PDF(Pubmed)
Abstract:
Despite differing etiologies, acute thermal burn injuries and full-thickness (FT) skin defects are associated with similar therapeutic challenges. When not amenable to primary or secondary closure, the conventional standard of care (SoC) treatment for these wound types is split-thickness skin grafting (STSG). This invasive procedure requires adequate availability of donor skin and is associated with donor site morbidity, high healthcare resource use (HCRU), and costs related to prolonged hospitalization. As such, treatment options that can facilitate effective healing and donor skin sparing have been highly anticipated. The RECELL® Autologous Cell Harvesting Device facilitates preparation of an autologous skin cell suspension (ASCS) for the treatment of acute thermal burns and FT skin defects. In initial clinical trials, the approach showed superior donor skin-sparing benefits and comparable wound healing to SoC STSG among patients with acute thermal burn injuries.
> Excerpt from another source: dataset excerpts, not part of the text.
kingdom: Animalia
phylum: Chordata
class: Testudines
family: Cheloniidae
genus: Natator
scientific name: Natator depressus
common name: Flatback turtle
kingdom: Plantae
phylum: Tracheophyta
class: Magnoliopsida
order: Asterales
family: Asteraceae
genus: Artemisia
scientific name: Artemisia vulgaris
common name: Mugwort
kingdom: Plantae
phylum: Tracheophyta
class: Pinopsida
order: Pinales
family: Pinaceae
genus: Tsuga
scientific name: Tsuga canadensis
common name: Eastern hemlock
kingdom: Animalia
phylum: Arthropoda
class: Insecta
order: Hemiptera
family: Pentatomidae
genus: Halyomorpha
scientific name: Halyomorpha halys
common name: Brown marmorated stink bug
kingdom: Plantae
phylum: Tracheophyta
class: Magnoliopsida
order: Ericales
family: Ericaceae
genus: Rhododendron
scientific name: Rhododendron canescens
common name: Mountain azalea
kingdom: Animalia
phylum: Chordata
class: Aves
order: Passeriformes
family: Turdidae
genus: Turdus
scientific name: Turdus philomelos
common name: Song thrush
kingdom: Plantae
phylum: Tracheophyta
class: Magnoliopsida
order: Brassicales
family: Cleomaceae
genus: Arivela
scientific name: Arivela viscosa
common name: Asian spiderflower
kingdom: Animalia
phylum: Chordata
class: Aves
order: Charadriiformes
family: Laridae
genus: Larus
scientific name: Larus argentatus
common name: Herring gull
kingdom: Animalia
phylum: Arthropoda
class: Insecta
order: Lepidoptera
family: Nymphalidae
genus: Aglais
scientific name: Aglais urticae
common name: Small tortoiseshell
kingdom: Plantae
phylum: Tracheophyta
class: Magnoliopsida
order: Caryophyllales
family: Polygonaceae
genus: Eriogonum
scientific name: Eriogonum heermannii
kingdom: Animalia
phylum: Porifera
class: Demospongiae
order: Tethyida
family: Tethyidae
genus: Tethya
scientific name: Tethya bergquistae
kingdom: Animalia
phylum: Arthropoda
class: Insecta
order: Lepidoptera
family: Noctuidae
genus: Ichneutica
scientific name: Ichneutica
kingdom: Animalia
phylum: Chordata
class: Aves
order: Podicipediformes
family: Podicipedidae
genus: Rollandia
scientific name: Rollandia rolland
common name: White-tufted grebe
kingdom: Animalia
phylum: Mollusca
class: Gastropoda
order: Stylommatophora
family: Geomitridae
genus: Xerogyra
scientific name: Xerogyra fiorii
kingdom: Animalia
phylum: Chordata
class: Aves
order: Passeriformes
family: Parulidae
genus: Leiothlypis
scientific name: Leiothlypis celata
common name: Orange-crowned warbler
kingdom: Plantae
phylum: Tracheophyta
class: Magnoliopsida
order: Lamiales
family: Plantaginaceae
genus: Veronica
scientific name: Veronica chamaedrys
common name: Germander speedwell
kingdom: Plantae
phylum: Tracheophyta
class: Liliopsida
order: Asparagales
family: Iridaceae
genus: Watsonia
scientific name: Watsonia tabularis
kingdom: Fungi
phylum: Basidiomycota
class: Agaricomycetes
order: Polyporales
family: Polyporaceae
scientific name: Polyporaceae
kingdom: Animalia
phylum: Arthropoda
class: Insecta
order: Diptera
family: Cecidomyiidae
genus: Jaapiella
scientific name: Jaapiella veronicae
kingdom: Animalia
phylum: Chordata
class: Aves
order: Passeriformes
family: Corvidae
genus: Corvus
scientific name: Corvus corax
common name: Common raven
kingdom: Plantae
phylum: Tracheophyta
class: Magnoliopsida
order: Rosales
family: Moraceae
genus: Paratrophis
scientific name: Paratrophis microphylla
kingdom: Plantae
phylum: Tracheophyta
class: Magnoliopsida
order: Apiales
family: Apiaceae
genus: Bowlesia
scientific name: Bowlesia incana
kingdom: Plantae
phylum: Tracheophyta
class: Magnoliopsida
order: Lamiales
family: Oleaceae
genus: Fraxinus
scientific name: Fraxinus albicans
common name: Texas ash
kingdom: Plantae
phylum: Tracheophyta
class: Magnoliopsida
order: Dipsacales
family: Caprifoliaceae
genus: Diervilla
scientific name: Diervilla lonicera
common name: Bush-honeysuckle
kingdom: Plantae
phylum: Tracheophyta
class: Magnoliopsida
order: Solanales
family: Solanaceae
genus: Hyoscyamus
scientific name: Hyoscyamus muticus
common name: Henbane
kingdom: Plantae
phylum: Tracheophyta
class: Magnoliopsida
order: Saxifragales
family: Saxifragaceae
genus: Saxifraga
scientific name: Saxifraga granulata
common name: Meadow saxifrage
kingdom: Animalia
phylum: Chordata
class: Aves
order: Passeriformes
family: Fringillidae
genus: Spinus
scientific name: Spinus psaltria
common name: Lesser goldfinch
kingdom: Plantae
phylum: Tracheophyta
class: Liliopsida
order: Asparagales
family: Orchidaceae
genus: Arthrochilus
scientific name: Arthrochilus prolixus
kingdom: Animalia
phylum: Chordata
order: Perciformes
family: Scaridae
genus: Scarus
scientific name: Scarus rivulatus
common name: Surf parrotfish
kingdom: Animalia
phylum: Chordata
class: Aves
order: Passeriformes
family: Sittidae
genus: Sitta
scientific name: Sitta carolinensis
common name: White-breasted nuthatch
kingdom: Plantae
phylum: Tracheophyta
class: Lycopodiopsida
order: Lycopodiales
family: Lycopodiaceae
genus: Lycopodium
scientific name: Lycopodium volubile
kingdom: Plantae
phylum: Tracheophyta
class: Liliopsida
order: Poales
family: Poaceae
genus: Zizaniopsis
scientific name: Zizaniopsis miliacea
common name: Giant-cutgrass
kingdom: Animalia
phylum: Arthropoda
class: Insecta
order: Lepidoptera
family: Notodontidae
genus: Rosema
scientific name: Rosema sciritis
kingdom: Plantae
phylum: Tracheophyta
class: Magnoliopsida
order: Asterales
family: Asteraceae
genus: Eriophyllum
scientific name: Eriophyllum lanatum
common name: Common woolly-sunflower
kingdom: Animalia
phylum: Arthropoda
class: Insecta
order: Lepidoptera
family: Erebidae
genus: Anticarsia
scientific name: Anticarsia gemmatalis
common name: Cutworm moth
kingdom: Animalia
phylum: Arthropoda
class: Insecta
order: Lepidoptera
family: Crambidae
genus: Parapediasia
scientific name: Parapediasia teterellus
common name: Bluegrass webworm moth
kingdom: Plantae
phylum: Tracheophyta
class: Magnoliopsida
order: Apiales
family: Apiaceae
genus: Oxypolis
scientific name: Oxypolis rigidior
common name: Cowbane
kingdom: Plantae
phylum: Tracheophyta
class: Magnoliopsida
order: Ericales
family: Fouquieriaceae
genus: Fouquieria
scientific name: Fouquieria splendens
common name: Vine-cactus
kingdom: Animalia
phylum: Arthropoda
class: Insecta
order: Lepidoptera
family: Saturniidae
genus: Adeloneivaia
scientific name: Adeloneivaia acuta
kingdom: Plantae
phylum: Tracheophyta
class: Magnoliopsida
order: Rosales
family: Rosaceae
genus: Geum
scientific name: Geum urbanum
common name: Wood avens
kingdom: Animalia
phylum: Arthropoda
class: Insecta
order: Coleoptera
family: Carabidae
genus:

These findings led to approval of RECELL for this indication by the US Food and Drug Administration (FDA) in 2018. Subsequent clinical evaluation in non-thermal FT skin wounds showed that RECELL, when used in combination with widely meshed STSG, provides donor skin-sparing advantages and comparable healing outcomes compared with SoC STSG. As a result, the device received FDA approval in June of 2023 for treatment of FT skin defects caused by traumatic avulsion or surgical excision or resection. Given that health economic advantages have been demonstrated for RECELL ± STSG versus STSG alone when used for burn therapy, it is prudent to examine similarities in the burn and FT skin defect treatment pathways to forecast the potential health economic advantages for RECELL when used in FT skin defects. This article discusses the parallels between the two indications, the clinical outcomes reported for RECELL, and the HCRU and cost benefits that may be anticipated with use of the device for non-thermal FT skin defects.
摘要:
尽管病因不同,急性热烧伤和全厚度(FT)皮肤缺损与类似的治疗挑战有关。当不适合主要或次要关闭时,这些伤口类型的常规护理标准(SoC)治疗是分层厚度皮肤移植(STSG)。这种侵入性手术需要供体皮肤的足够可用性,并且与供体部位的发病率有关。高医疗保健资源使用(HCRU),以及与长期住院有关的费用。因此,可以促进有效愈合和供体皮肤保留的治疗选择已被高度预期。RECELL®自体细胞收获装置有助于制备用于治疗急性热烧伤和FT皮肤缺损的自体皮肤细胞悬浮液(ASCS)。在最初的临床试验中,该方法在急性热烧伤患者中显示出较好的供体皮肤保护益处和与SoCSTSG相当的伤口愈合.这些发现导致2018年美国食品和药物管理局(FDA)批准了RECell的这一适应症。随后的非热FT皮肤伤口的临床评估显示,当与广泛网格的STSG结合使用时,与SoCSTSG相比,提供供体皮肤保护优势和可比的愈合效果。因此,该装置于2023年6月获得FDA批准,用于治疗由创伤性撕脱或手术切除或切除引起的FT皮肤缺损.鉴于已证明RECell±STSG与单独用于烧伤治疗时的STSG具有健康经济优势,谨慎的做法是检查烧伤和FT皮肤缺损治疗途径的相似性,以预测用于FT皮肤缺损时RECell的潜在健康经济优势.本文讨论了两种适应症之间的相似之处,RECell报告的临床结果,以及HCRU和使用该装置可预期的非热FT皮肤缺损的成本效益。